— begin PROVIDED TEXT —

Holy Week: Good Friday

Today, Good Friday, Jesus is beaten and crowned with thorns. He is forced to carry a heavy Cross, He is nailed to it, and He suffers excruciating pain for three hours while He atones for our sins and then finishes the Passover. There are no better words to describe this than in the Gospel. Read carefully the words from John's Gospel.

Soak in the cowardliness of Pilate. How he orders Jesus to be scourged and then crucified even though he finds no fault with Jesus. How many times have you sinned—or allowed sin to happen—out of fear for your own well-being?

Take note of who is at the foot of the Cross. Only one of the Twelve. The rest are hiding away frightened for themselves or perhaps unable to face the horror they cannot undo. Either way, they abandon Jesus in His darkest hour. How many times have you left a friend in need because it was inconvenient or too emotionally draining to spend time with him/her?

Be attentive to the Old Testament prophecies that are fulfilled, not for His sake (Jesus knew Who He was) but so that we could have a tangible basis for our belief even before we have a mature faith.

See how Jesus, even in suffering and death, doesn’t neglect the Law: He is the priest offering sacrifice for the chosen people. He is the sacrificial Passover Lamb Whose blood saves the firstborn (and all those adopted into the fold). He completes the Passover meal as God prescribed in the Old Testament, by drinking wine from the hyssop branch. How many times have you ignored  the commandments because they are inconvenient or because we are saved by grace, and so the rules obviously don’t apply? (Consider this: If Jesus followed the rules, and He is our perfect example, then what does that say about rules?) It is only after He has suffered and bled and completed the Passover, that he then gives over his Spirit.

Today, at 3PM, the hour which marks the death of Jesus, take some time to reflect on His Passion—this act, which saves you and me from eternal death. Call to mind times when you have sinned, and then, as Jesus did, give your spirit back to the Father. “Father, into your hands, I commend my spirit.”

As a meditation, call to mind anything you’ve done that has caused Jesus to suffer, and then give yourself--sin and goodness--completely to God. “Father, into your hands, I commend my spirit.” Allow Jesus to take the weight of your sins, thank Him for His love and sacrifice, and then give yourself completely to God. “Father, into your hands, I commend my spirit.” Repeat the words aloud so that you may hear them with your own ears, and they can more fully sink into your mind and heart.

— end PROVIDED TEXT —

GIVEN TASK — In the Good Friday reflection, at what time of day are readers told to reflect on the Passion?

— begin PROVIDED INFORMATION —

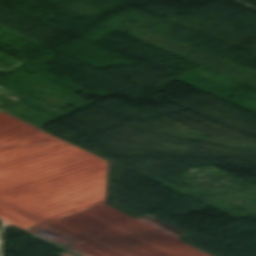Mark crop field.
<instances>
[{"instance_id": "8a807250", "label": "crop field", "mask_w": 256, "mask_h": 256, "mask_svg": "<svg viewBox=\"0 0 256 256\" xmlns=\"http://www.w3.org/2000/svg\"><path fill=\"white\" fill-rule=\"evenodd\" d=\"M21 62L0 52V70H10ZM0 110L41 127L64 115L0 87Z\"/></svg>"}]
</instances>
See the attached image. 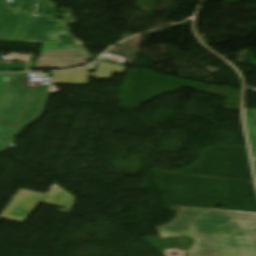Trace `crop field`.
<instances>
[{
  "mask_svg": "<svg viewBox=\"0 0 256 256\" xmlns=\"http://www.w3.org/2000/svg\"><path fill=\"white\" fill-rule=\"evenodd\" d=\"M6 1L0 0V41L80 45L60 38L69 34L63 20L53 19L57 4L51 0H15L14 13H7L11 4Z\"/></svg>",
  "mask_w": 256,
  "mask_h": 256,
  "instance_id": "ac0d7876",
  "label": "crop field"
},
{
  "mask_svg": "<svg viewBox=\"0 0 256 256\" xmlns=\"http://www.w3.org/2000/svg\"><path fill=\"white\" fill-rule=\"evenodd\" d=\"M0 95V151L14 138L19 130L39 116L49 85H8Z\"/></svg>",
  "mask_w": 256,
  "mask_h": 256,
  "instance_id": "34b2d1b8",
  "label": "crop field"
},
{
  "mask_svg": "<svg viewBox=\"0 0 256 256\" xmlns=\"http://www.w3.org/2000/svg\"><path fill=\"white\" fill-rule=\"evenodd\" d=\"M74 199L55 184L46 195L20 189L0 214V219L23 223L38 202L71 209Z\"/></svg>",
  "mask_w": 256,
  "mask_h": 256,
  "instance_id": "412701ff",
  "label": "crop field"
},
{
  "mask_svg": "<svg viewBox=\"0 0 256 256\" xmlns=\"http://www.w3.org/2000/svg\"><path fill=\"white\" fill-rule=\"evenodd\" d=\"M6 74H7V73H0V88H1V86H2V84H3V81H4V79H5Z\"/></svg>",
  "mask_w": 256,
  "mask_h": 256,
  "instance_id": "d8731c3e",
  "label": "crop field"
},
{
  "mask_svg": "<svg viewBox=\"0 0 256 256\" xmlns=\"http://www.w3.org/2000/svg\"><path fill=\"white\" fill-rule=\"evenodd\" d=\"M246 127L253 158H256V110H245Z\"/></svg>",
  "mask_w": 256,
  "mask_h": 256,
  "instance_id": "e52e79f7",
  "label": "crop field"
},
{
  "mask_svg": "<svg viewBox=\"0 0 256 256\" xmlns=\"http://www.w3.org/2000/svg\"><path fill=\"white\" fill-rule=\"evenodd\" d=\"M162 237L189 236L185 256H256V213L180 207Z\"/></svg>",
  "mask_w": 256,
  "mask_h": 256,
  "instance_id": "8a807250",
  "label": "crop field"
},
{
  "mask_svg": "<svg viewBox=\"0 0 256 256\" xmlns=\"http://www.w3.org/2000/svg\"><path fill=\"white\" fill-rule=\"evenodd\" d=\"M43 45L36 68H70L92 59L83 46Z\"/></svg>",
  "mask_w": 256,
  "mask_h": 256,
  "instance_id": "f4fd0767",
  "label": "crop field"
},
{
  "mask_svg": "<svg viewBox=\"0 0 256 256\" xmlns=\"http://www.w3.org/2000/svg\"><path fill=\"white\" fill-rule=\"evenodd\" d=\"M95 71L89 74L87 67L68 72H55L52 84L88 85L89 75L96 79L110 78L113 73L122 74L127 68L125 66L110 63H95Z\"/></svg>",
  "mask_w": 256,
  "mask_h": 256,
  "instance_id": "dd49c442",
  "label": "crop field"
},
{
  "mask_svg": "<svg viewBox=\"0 0 256 256\" xmlns=\"http://www.w3.org/2000/svg\"><path fill=\"white\" fill-rule=\"evenodd\" d=\"M253 162H254L255 173H256V160H253Z\"/></svg>",
  "mask_w": 256,
  "mask_h": 256,
  "instance_id": "5a996713",
  "label": "crop field"
}]
</instances>
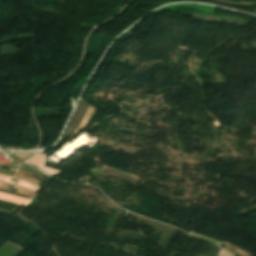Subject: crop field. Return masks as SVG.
<instances>
[{"label": "crop field", "instance_id": "34b2d1b8", "mask_svg": "<svg viewBox=\"0 0 256 256\" xmlns=\"http://www.w3.org/2000/svg\"><path fill=\"white\" fill-rule=\"evenodd\" d=\"M7 185L8 184H6V183L0 182V189L7 190V189L3 188V187H7ZM15 188L18 189L16 192L25 194V195L30 196L32 198H34L37 195V192L31 191V190L26 189V188H22V187H18V186H16Z\"/></svg>", "mask_w": 256, "mask_h": 256}, {"label": "crop field", "instance_id": "412701ff", "mask_svg": "<svg viewBox=\"0 0 256 256\" xmlns=\"http://www.w3.org/2000/svg\"><path fill=\"white\" fill-rule=\"evenodd\" d=\"M18 185H21L23 187H26V188H29V189H32L34 191H39V188L38 186H34V185H31L29 183H26V182H22V181H19Z\"/></svg>", "mask_w": 256, "mask_h": 256}, {"label": "crop field", "instance_id": "f4fd0767", "mask_svg": "<svg viewBox=\"0 0 256 256\" xmlns=\"http://www.w3.org/2000/svg\"><path fill=\"white\" fill-rule=\"evenodd\" d=\"M10 179H13V178H11V177H7V176H4V175H1L0 174V181H2V182H6V183H12V184H15V182H11V181H9ZM15 180V179H14Z\"/></svg>", "mask_w": 256, "mask_h": 256}, {"label": "crop field", "instance_id": "8a807250", "mask_svg": "<svg viewBox=\"0 0 256 256\" xmlns=\"http://www.w3.org/2000/svg\"><path fill=\"white\" fill-rule=\"evenodd\" d=\"M47 159V156L42 154V153H37L36 155H34L30 160H28V162L32 163L33 165H36L39 169H41L42 171L48 173V174H56L60 171L57 170H53L47 167H44V163Z\"/></svg>", "mask_w": 256, "mask_h": 256}, {"label": "crop field", "instance_id": "ac0d7876", "mask_svg": "<svg viewBox=\"0 0 256 256\" xmlns=\"http://www.w3.org/2000/svg\"><path fill=\"white\" fill-rule=\"evenodd\" d=\"M0 199L10 201V202H14V203H18L20 205H25V204H28L30 202V200L24 199L22 197L9 195V194H5V193H1V192H0Z\"/></svg>", "mask_w": 256, "mask_h": 256}, {"label": "crop field", "instance_id": "dd49c442", "mask_svg": "<svg viewBox=\"0 0 256 256\" xmlns=\"http://www.w3.org/2000/svg\"><path fill=\"white\" fill-rule=\"evenodd\" d=\"M4 156V154L0 153V159ZM0 164H6L0 161Z\"/></svg>", "mask_w": 256, "mask_h": 256}]
</instances>
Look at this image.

— end PROVIDED INFORMATION —

RESULT OF THIS TASK — At 3 PM, the hour that marks the death of Jesus.